Personal injury lawsuits involving Nexium, Prilosec, PrevAcid and other proton pump inhibitors continue to mount in jurisdictions around the country, with nearly 14,000 kidney injury claims now pending in the federal multidistrict litigation underway in the U.S. District Court, District of New Jersey.
According to a Joint Status Report filed with the Court on April 17th, more than 200 similar proton pump inhibitor lawsuits have been filed in various state courts, including:
While all in-person proceedings are currently on hold due to the global coronavirus pandemic, the federal litigation was scheduled to convene its regular monthly Status Conference on April 22nd via video conference. Matters on the agenda include updates on the Bellwether Trial Pool and discovery.
The vast majority of proton pump inhibitor lawsuits currently pending in the District of New Jersey were filed on behalf of individuals who allegedly suffered kidney failure and other renal complications due to the long-term use of Nexium Prilosec, PrevAcid, Protonix, and Dexilant.

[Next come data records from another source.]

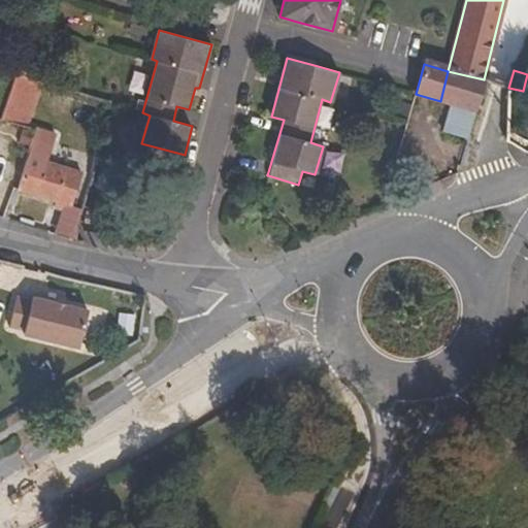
[(446,124),(469,131),(484,79),(448,71),(440,101),(451,104),(446,124)]
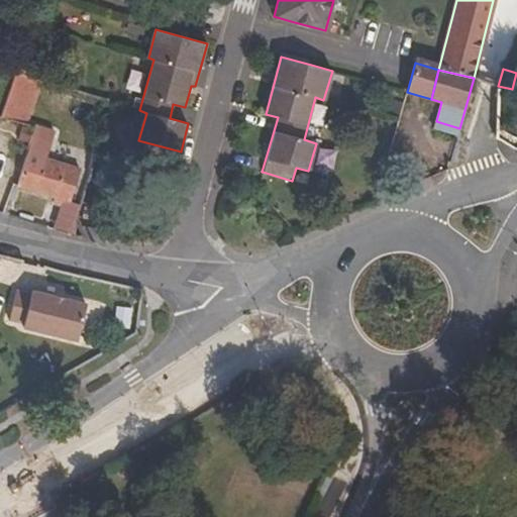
[(47,147),(52,133),(36,127),(31,142),(47,147)]
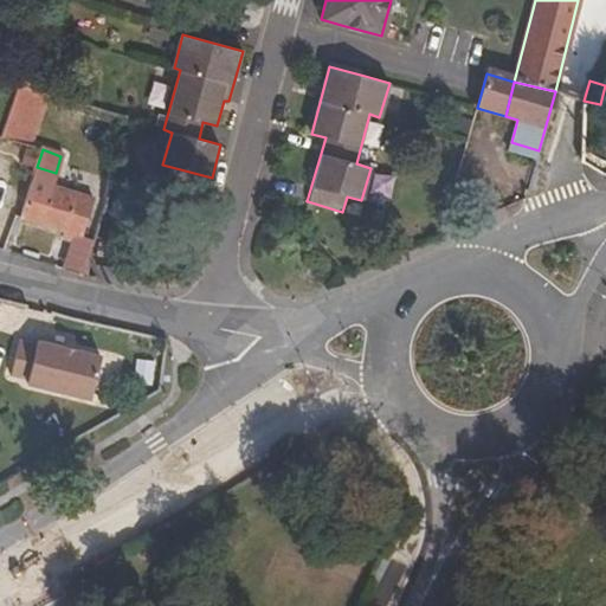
[(32,180),(19,218),(65,232),(64,239),(77,243),(78,236),(85,238),(94,201),(32,180)]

These heart burn medications are among the most popular drugs in the world. But while they are only indicated for short-term use, research suggests that many people take proton pump inhibitors for inappropriate indications and for far longer than current guidelines recommend. Other studies have suggested long-term proton pump inhibitor use may increase the risk for kidney complications, gastric cancer, heart attacks and stroke, dementia, fractures, and certain vitamin and mineral deficiencies.
Plaintiffs pursuing proton pump inhibitor lawsuits claim the manufacturers of Nexium and similar drugs have long known of their products’ potential to harm the kidneys, but purposely concealed this information and failed to provide adequate warnings to the public.
The federal litigation is tentatively scheduled to convene its first bellwether trial in November 2021. As test cases, verdicts in these trials could provide insight into how future juries might decide similar proton pump inhibitor lawsuits.